Suppose that the parent cpuset has no active CPUs too.
But for a root_domain, deadline bandwidth validation can guard there are
active CPUs remaining.

> Could the effective_cpus of @p's current cpuset be sufficient?
> What we really need is to find active CPUs that task P can be affine to, correct?
> 

Yes, that is the purpose.

Best Regards,

Pingfan


^ permalink raw reply	[flat|nested] 15+ messages in thread

* Re: [PATCHv4 2/2] sched/deadline: Walk up cpuset hierarchy to decide root domain when hot-unplug
  2025-10-30 10:45         ` Pingfan Liu
@ 2025-10-31  0:47           ` Chen Ridong
  2025-10-31 14:21             ` Pingfan Liu
  0 siblings, 1 reply; 15+ messages in thread
From: Chen Ridong @ 2025-10-31  0:47 UTC (permalink / raw)

§ Information
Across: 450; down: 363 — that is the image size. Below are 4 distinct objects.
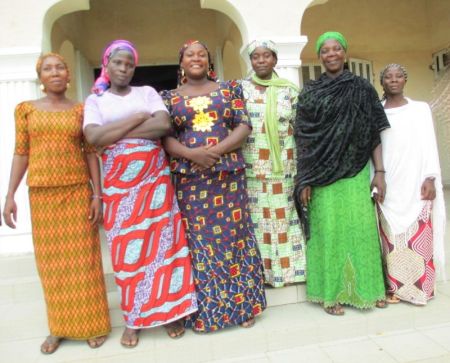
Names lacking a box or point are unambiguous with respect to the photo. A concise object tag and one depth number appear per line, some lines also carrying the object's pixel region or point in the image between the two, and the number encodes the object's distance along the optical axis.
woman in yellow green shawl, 2.72
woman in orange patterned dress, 2.34
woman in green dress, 2.62
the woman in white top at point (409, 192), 2.77
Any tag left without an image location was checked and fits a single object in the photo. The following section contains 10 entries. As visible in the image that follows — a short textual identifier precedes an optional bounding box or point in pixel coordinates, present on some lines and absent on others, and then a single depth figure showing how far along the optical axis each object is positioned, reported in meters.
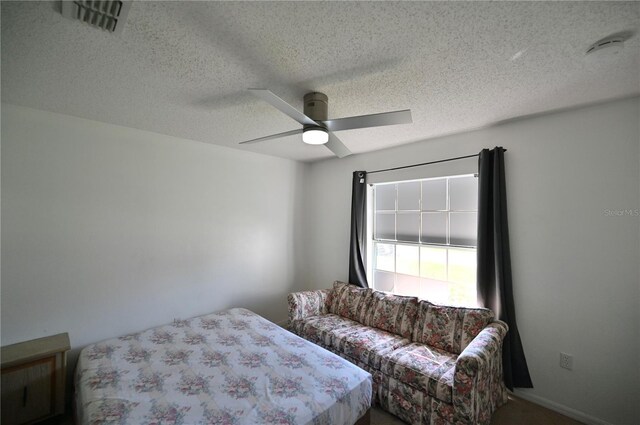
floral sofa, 1.76
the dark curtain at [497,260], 2.22
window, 2.72
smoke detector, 1.26
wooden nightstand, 1.76
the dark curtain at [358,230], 3.40
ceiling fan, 1.49
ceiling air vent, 1.07
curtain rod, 2.66
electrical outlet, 2.06
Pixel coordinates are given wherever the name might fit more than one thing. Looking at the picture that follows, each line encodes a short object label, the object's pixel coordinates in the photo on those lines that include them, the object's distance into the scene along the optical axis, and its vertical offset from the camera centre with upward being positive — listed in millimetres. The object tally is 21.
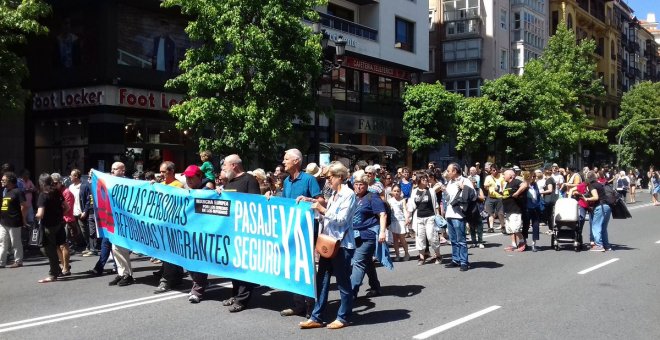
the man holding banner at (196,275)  8369 -1266
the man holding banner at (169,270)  9219 -1317
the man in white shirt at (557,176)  20438 +73
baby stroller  13539 -938
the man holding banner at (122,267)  9656 -1336
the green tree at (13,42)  15398 +3296
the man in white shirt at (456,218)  10977 -669
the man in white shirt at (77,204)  13641 -542
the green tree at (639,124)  56594 +4858
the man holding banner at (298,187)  7637 -107
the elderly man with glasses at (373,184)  10822 -94
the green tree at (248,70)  17188 +2952
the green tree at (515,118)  35344 +3393
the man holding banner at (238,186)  7957 -94
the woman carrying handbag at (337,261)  7066 -905
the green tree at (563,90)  37094 +5622
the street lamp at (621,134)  53906 +3717
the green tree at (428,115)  31562 +3126
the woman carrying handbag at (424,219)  11680 -744
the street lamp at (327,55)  17078 +3445
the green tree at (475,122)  33688 +3021
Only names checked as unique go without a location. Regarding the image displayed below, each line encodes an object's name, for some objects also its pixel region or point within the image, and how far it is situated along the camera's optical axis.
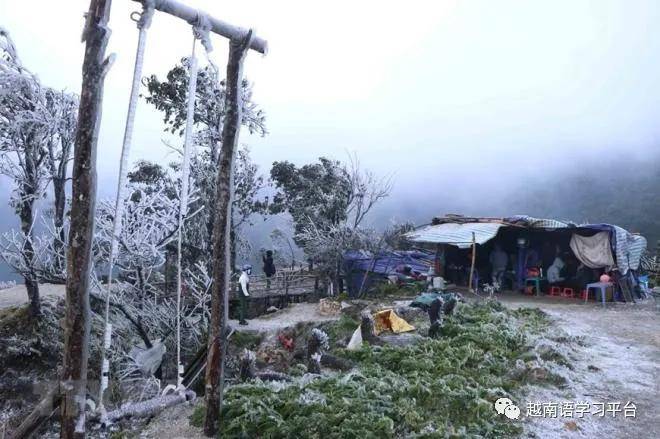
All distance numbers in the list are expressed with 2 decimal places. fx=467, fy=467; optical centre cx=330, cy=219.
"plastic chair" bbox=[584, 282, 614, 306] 12.43
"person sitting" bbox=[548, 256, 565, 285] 14.36
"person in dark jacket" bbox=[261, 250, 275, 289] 18.39
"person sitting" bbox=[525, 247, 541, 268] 14.88
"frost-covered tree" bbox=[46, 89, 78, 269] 11.49
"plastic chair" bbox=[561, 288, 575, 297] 14.05
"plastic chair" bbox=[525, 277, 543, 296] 14.46
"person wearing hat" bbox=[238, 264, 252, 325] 11.87
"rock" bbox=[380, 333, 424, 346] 8.60
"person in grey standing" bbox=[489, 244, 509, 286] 15.35
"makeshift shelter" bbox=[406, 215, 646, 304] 12.89
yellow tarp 9.63
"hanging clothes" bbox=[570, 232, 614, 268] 12.82
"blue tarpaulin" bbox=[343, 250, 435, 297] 16.45
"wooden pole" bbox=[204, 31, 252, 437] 4.51
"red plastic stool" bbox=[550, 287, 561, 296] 14.37
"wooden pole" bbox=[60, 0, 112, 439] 3.60
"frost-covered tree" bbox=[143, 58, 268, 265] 15.29
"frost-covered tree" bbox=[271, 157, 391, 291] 17.16
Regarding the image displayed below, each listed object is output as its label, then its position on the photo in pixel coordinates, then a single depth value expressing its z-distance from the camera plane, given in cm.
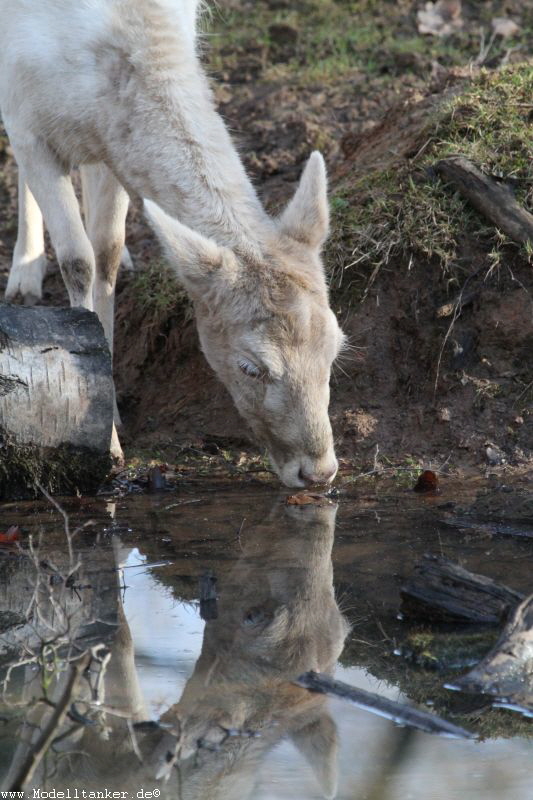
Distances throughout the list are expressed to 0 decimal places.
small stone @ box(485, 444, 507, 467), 1236
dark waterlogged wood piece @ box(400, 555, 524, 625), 824
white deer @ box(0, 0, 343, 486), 1095
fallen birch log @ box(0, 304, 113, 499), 1150
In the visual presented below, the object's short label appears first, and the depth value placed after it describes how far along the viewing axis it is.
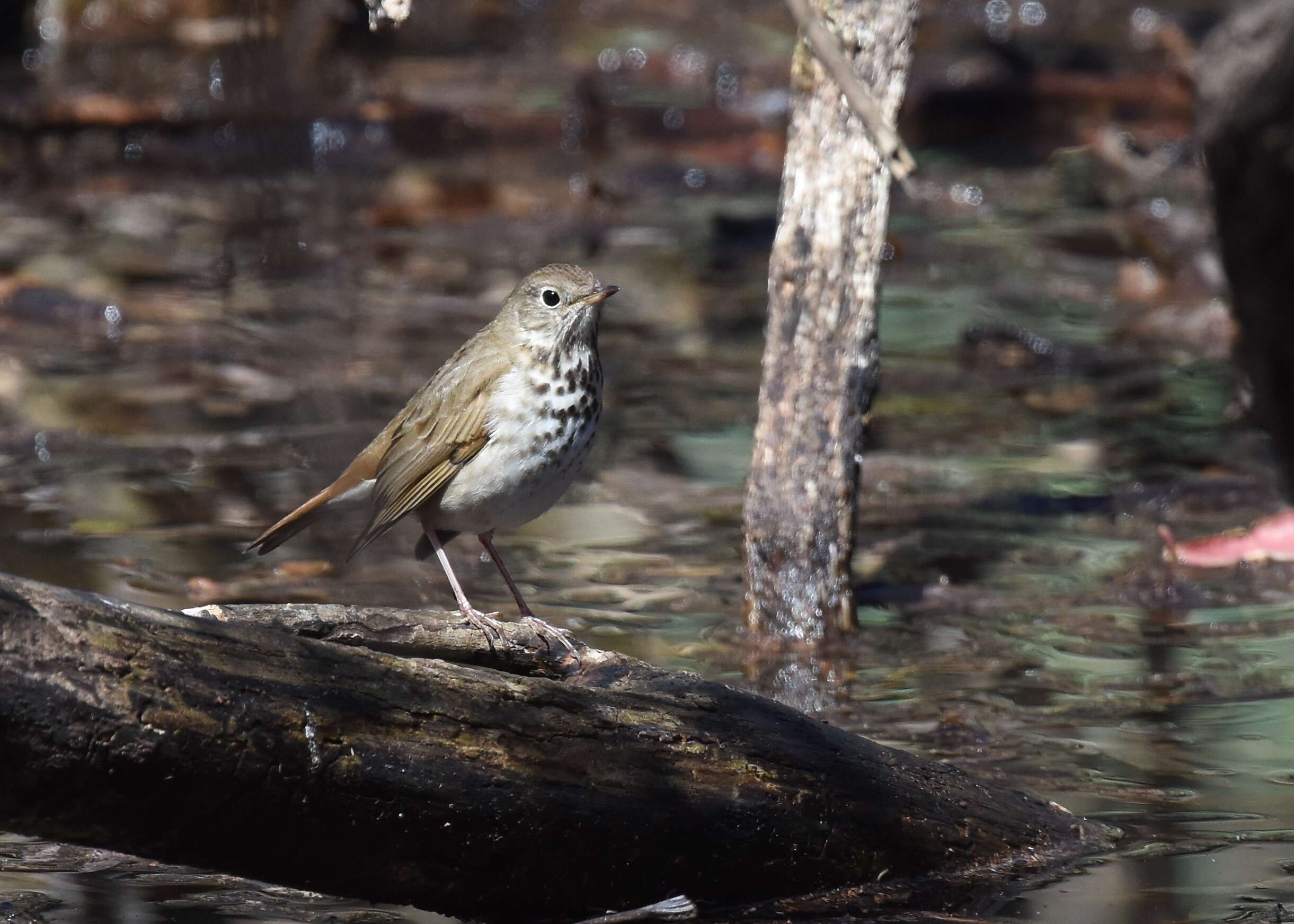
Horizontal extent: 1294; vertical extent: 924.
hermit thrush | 10.16
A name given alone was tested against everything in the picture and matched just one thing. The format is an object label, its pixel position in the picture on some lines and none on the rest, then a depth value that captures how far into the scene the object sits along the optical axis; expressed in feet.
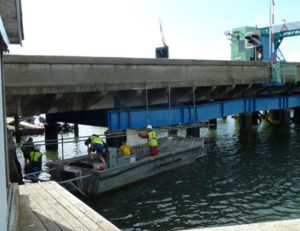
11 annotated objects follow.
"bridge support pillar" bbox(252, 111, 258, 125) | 106.83
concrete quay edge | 18.24
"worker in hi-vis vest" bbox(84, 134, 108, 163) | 43.88
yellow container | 47.85
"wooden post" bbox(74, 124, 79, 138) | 97.30
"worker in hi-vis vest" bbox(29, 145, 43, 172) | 42.70
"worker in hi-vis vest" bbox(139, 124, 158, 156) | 50.11
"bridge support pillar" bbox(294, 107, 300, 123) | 105.16
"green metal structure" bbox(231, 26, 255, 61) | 131.96
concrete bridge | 42.57
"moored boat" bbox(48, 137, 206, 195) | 40.14
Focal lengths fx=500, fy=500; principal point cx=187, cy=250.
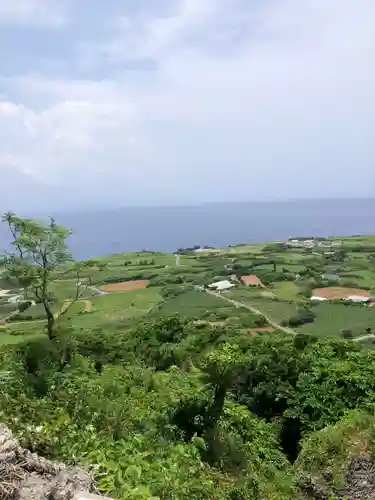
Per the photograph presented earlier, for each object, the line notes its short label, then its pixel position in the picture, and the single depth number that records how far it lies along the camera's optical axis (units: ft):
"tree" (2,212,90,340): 40.29
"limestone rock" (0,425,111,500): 15.53
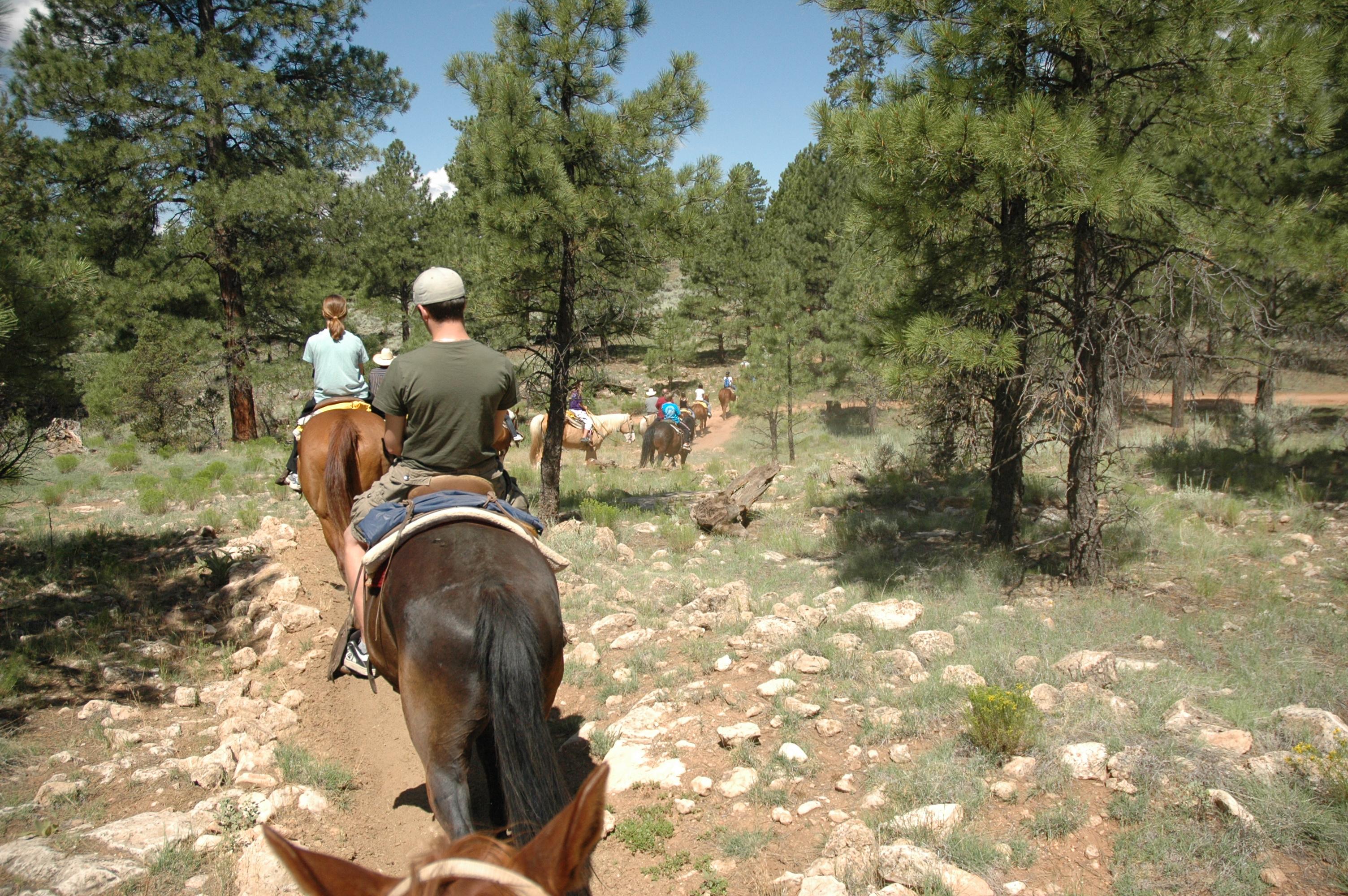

§ Actions to take
• A. Output the passage of the thread excerpt between "But for a root_domain, deadline" and "is the purpose.", inclusive.
• B. Decide whether each statement agrees with the thread excerpt, and support each yes or no with the deciding words quoted from it. (i) The excerpt says deadline bandwidth validation can guard that active CPUs remain for the parent cpuset. (ii) The reply confirms that the purpose is to find active CPUs that task P can be affine to. (iii) The patch subject concerns walking up the cpuset hierarchy to decide the root domain.

§ Exercise results
• A.
But for a root_domain, deadline bandwidth validation can guard there are
active CPUs remaining.

> Could the effective_cpus of @p's current cpuset be sufficient?
> What we really need is to find active CPUs that task P can be affine to, correct?
> 

Yes, that is the purpose.

• B.
(i) No: "But for a root_domain, deadline bandwidth validation can guard there are active CPUs remaining."
(ii) Yes: "Yes, that is the purpose."
(iii) Yes: "Walk up cpuset hierarchy to decide root domain when hot-unplug"